Mortgage Rates Continue to Increase

Mortgage rates continued their retreat from recent lows for a 2nd straight day after this morning's data suggested the service sector was at its strongest levels in 10 years last month.  The Institute for Supply Management (ISM) is responsible for two of the most important economic reports each month.  The Manufacturing version was out on Monday and was much weaker than expected.  Today's Non-Manufacturing version (hence 'service sector') more than made up for that weakness.

There really is not anything to add to what the media and I have been talking about for the last few days. The July employment report is all markets are concerned with now. This morning Fed governor Jerome Powell added another voice to the recent comments from Lockhart and Bullard, both espousing a rate increase in Sept---next month. Powell essentially said there hasn’t been any decision. The chances of an interest-rate increase next month reached 52% today, up from just 38% just two days earlier; mostly because of comments from Bullard and Lockhart and the surprising jump in the ISM services index this morning. Services are strong but manufacturing is a drag as the strong dollar makes US exports non- competitive.

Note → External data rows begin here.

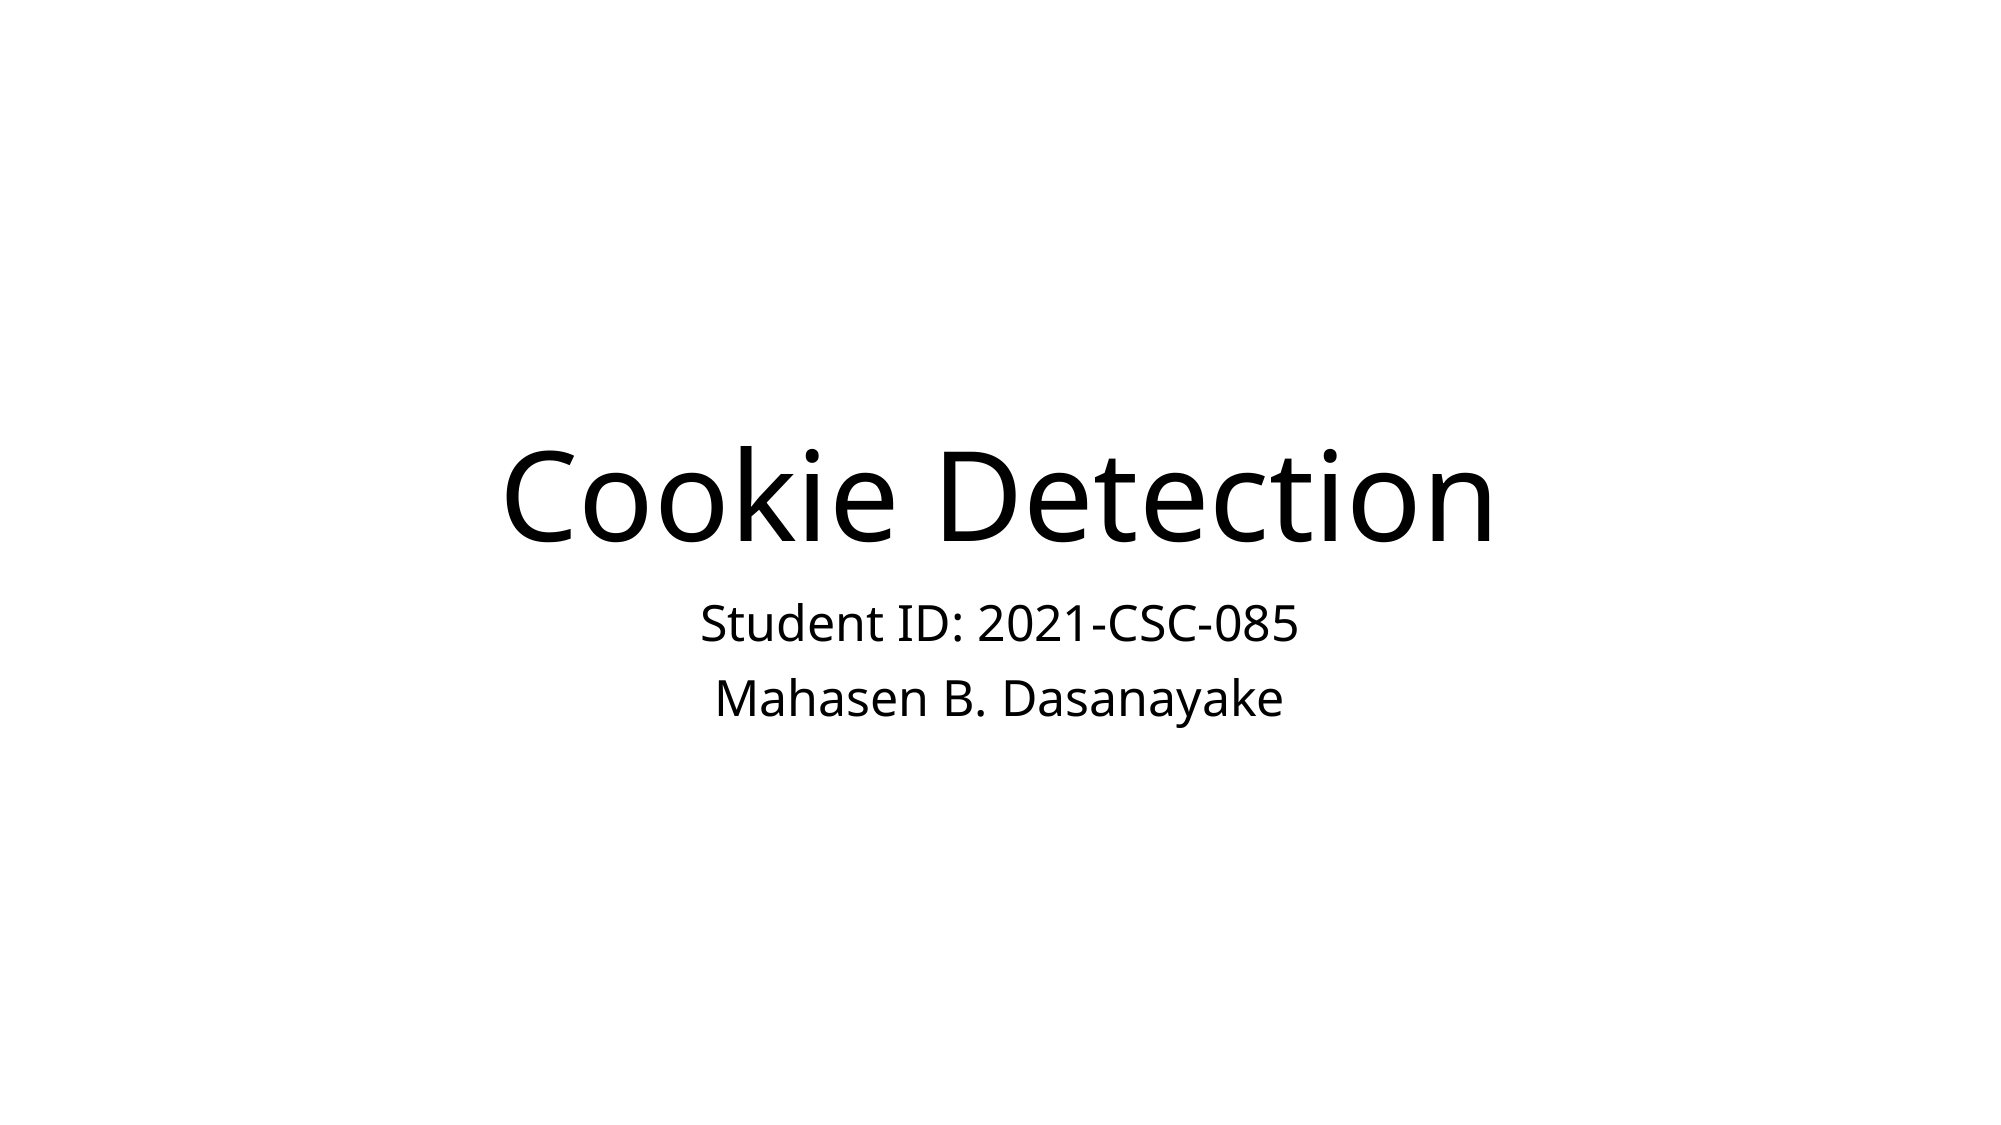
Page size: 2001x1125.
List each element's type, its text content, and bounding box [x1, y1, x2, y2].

subtitle Student ID: 2021-CSC-085 Mahasen B. Dasanayake [249, 590, 1750, 863]
title Cookie Detection [249, 184, 1750, 576]
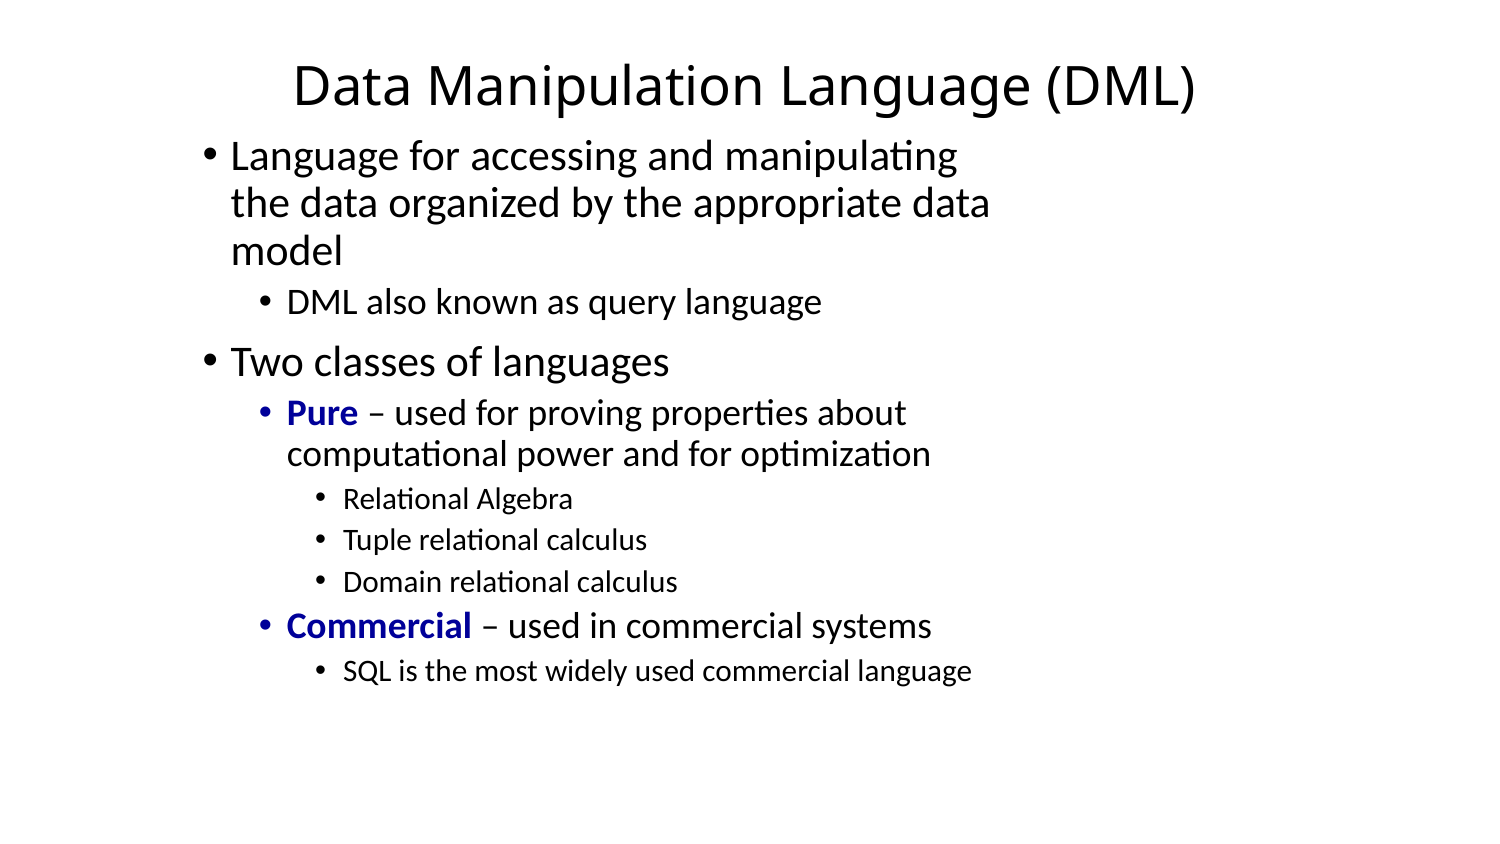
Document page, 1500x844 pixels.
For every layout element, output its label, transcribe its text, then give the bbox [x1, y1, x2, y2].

What can we make of the fact that the Fed appears to want to increase rates while the long end of the bond market appears to say - not so fast. The 10yr note remains stubbornly low with all the recent commentary from Fed officials. Part of it is there is no inflation even through some Fed officials still resist the reality of crashing commodity prices and increasingly weaker demand from Asia and Europe. Short term rates are increasing but not so at the long end - there is still a big bet in the markets that the US economy may not be able to stand even a minor increase in rates. Many economists expect the economy might be able to hold together with just one increase but for that to occur the Fed will have to make it explicitly clear that it will emulate a snail in terms of more increases anytime soon.

Tomorrow weekly jobless claims are expected to be a bit higher than the previous week.  Do not expect much reaction to it, regardless of how claims are reported the data last week is not included in the calculation of July employment by BLS.

Tomorrow likely will be quiet, not expecting much change in the bond and MBS market. Not willing to jump in with an opinion regarding July employment on Friday but as long as the 10yr holds support at 2.30% the bullish bias still stands. I am willing though to take bets that the employment data will not mirror the consensus estimate for job growth - either much stronger or much weaker.

In summary, this morning’s ADP number was not enough to mount a bond market rally. It appears August has been a sell month so far for bonds. That may continue come this week’s NFP report or the tide may shift in favor of lower rates. Either way the risk is too high and locking makes the most sense.